Yusuf Zengul

Cherry Wood Spoon

While walking around my neighborhood lake, I shift my gaze, expecting to see my favorite tree: a tree that possesses beautiful pink blossoms atop its gray-striped trunk laden with golden sap; a tree whose beauty tempts yet prevents me from carving its deep red flesh.

As I approached, I realized the tree was not where it used to stand. The tree had fallen, its trunk a frayed mess of red and yellow splinters surrounded by tire marks alluding to the culprit of the crime. I was saddened but also ecstatic at the opportunity to make something out of the tree’s misfortune. After processing the wood, I caught a whiff of a pleasant scent – it smelled like cherries.

I have always been fond of creating things. Whether I'm carving a pumpkin or building and programming robots, I love the process of making something from seemingly nothing. In my mind, nothing could beat the feeling of working on something with my two hands. Now I had a new medium to manipulate and tinker with: wood. 
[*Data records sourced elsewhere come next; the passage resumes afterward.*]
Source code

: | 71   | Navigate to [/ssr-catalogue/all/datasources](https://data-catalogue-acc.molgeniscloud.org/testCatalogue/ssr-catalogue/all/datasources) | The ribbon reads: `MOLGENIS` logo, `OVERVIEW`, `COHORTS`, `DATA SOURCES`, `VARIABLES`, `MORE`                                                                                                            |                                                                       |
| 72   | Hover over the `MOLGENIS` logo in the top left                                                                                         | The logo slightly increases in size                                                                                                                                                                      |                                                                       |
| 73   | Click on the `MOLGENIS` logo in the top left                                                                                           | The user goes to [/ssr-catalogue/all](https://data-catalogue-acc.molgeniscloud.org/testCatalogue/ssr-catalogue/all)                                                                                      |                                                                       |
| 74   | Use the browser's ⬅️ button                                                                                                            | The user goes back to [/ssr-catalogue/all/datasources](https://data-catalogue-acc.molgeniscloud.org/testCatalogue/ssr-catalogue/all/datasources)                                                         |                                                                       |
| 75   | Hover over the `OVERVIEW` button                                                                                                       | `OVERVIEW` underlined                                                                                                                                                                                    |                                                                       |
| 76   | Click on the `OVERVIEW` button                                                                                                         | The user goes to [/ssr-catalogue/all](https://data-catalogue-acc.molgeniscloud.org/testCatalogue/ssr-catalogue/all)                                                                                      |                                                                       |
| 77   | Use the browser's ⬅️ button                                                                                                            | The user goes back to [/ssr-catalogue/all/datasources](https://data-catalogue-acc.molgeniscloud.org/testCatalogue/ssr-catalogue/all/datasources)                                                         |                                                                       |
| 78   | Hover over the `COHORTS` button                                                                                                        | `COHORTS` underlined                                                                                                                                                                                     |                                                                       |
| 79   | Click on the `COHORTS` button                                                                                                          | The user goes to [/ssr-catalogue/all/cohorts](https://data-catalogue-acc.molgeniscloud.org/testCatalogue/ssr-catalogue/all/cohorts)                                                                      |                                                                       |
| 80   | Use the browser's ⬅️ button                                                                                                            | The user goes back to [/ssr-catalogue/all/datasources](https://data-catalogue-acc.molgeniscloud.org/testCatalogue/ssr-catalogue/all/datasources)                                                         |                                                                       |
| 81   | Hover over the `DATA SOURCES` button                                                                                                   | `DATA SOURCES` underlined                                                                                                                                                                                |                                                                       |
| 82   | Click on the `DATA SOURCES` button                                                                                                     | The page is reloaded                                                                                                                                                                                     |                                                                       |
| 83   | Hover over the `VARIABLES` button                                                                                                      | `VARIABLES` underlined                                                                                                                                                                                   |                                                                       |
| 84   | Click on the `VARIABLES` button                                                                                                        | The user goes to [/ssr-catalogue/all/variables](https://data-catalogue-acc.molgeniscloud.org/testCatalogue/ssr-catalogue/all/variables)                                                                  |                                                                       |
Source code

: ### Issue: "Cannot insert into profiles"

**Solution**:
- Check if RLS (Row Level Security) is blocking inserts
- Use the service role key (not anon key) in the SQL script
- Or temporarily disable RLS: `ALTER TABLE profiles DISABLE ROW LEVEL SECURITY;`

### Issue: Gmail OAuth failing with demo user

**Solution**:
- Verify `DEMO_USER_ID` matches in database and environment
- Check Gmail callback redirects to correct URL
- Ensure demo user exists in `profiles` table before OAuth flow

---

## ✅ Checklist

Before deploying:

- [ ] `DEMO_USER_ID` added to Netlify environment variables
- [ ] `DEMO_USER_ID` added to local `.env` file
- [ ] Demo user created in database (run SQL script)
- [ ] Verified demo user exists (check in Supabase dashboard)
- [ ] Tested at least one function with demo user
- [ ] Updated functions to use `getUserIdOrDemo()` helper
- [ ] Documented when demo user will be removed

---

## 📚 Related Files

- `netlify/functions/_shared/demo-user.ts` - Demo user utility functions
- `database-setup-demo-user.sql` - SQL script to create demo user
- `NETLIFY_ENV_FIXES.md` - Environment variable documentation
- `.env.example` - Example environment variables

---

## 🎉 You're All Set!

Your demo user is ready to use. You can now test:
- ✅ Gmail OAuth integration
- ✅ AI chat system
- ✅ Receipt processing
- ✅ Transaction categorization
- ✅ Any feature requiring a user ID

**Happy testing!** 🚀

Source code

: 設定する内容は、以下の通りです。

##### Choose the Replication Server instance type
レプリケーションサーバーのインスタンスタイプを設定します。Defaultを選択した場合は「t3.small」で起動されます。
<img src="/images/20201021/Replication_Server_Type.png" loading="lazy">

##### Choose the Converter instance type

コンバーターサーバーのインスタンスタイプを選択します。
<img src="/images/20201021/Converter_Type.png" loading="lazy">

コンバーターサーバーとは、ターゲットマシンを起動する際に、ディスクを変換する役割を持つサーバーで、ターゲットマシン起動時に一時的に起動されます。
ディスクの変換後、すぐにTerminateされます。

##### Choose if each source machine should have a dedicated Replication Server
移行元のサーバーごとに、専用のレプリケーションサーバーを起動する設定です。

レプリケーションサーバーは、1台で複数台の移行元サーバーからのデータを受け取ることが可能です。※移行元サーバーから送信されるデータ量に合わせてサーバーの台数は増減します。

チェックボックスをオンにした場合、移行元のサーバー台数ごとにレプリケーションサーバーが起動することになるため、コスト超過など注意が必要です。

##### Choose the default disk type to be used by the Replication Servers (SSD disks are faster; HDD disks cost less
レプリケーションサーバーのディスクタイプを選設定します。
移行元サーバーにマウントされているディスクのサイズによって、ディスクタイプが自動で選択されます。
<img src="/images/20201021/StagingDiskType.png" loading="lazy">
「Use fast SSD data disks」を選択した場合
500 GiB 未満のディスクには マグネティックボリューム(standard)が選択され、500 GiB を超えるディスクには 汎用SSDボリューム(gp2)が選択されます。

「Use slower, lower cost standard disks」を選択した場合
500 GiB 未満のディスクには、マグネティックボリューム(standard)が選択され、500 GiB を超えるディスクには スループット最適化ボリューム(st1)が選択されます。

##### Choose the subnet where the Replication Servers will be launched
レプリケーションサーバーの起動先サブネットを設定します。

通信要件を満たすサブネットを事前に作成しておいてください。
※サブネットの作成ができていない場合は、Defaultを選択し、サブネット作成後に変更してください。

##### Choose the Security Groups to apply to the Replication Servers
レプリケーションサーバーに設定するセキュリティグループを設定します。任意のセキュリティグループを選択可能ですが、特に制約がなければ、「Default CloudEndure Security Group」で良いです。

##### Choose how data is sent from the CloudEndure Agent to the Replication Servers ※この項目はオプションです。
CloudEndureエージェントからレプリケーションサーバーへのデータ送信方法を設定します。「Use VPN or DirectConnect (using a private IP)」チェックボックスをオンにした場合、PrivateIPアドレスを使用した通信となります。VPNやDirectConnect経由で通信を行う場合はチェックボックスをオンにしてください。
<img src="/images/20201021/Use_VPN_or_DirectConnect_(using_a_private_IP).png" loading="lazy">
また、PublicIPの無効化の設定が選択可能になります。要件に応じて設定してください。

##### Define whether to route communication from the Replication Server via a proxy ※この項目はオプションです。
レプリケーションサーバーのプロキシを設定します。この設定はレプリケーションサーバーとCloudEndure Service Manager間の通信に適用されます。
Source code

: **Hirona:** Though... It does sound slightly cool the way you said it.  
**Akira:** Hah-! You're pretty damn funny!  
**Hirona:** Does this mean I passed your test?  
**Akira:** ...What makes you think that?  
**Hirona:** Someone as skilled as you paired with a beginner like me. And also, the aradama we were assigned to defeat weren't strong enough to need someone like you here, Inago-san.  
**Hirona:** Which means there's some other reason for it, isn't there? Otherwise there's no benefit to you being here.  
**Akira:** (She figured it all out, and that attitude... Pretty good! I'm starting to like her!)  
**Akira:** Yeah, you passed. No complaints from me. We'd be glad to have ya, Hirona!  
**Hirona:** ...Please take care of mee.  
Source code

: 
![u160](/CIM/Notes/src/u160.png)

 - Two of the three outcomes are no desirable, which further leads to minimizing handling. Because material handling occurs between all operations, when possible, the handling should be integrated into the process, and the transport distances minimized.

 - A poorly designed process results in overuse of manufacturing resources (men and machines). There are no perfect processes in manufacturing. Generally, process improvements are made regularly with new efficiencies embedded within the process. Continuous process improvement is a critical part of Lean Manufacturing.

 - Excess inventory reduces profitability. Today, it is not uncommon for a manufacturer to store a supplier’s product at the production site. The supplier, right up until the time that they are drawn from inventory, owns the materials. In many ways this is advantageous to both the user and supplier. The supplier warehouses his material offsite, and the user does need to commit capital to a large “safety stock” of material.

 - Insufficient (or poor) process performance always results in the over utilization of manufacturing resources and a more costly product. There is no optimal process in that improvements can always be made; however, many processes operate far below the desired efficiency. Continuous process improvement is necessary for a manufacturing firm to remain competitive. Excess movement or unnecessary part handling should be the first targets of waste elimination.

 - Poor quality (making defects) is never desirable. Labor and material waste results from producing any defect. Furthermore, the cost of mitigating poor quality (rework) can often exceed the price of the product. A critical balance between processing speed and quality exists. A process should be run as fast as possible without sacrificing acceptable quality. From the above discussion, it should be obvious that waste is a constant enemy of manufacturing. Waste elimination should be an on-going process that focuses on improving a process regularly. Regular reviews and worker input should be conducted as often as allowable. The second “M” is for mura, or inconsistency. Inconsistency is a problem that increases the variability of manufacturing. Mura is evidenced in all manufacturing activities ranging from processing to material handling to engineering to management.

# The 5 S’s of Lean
After deciding to carve a cooking spoon for my mother, I started by hacking away at one of the pieces of red cherry wood until it was shaped more like a block than a log. Then I traced my chosen design, a flat cooking spoon, onto the block. To make use of the cherry wood's natural two-tone coloring, I decided to carve the spoon from the intersection of the golden sapwood and cherry red heartwood. The next step has become one of my favorite steps of wood carving due to its stress-relieving properties: hacking away with a hatchet to rough out the spoon's shape. Next comes the lengthiest step and a great test of patience: slowly whittling away at the wood, taking slivers off one by one, thinning and shaping the wood one splinter at a time. The repeated and precise action of scraping my knife along the grain of the wood, watching the slivers fall, and feeling my worries chip away while the spoon took shape calmed my mind. No internet to take away hours of my time, no pressure to socialize and maintain a face, no feeling of impending doom over an upcoming test, just me, a knife, and a block of wood. 

After a few weeks of carving, I was finally done shaping the timber. Now came the scariest part, drying the wood. When drying, wood can split. It is possible to prevent splitting by drying the wood slowly, but the risk will always remain. In the case of my spoon, this risk was even higher as wood tends to split at the intersection between its heartwood and sapwood, the exact intersection from which I had carved the spoon. Carving teaches that no matter how hard you try, the wood can still split. Failure happens, but one must overcome it. When I checked on my spoon after leaving it to dry, I was distraught to see a 2-inch fracture running down the head of the scoop parting the red and yellow grain. Yet I didn’t concede, instead filling the crack with wood glue and clamping it down, saving the spoon. It's been 3 years, and my mom is still happily using the spoon with no problems. 

Carving has become a helpful tool and teacher in my journey to create. From it, I have learned patience and to accept and learn from failure. I have used many mediums during my journey of creation. No matter what I'm creating, whether it be designing a program with my teammates to guide our autonomous robot to victory, soldering a LiPo battery to a soda can RC car, or working on building a chicken coop with my dad, I will always love the feeling of designing and creating, alone or with help, using my mind and two hands.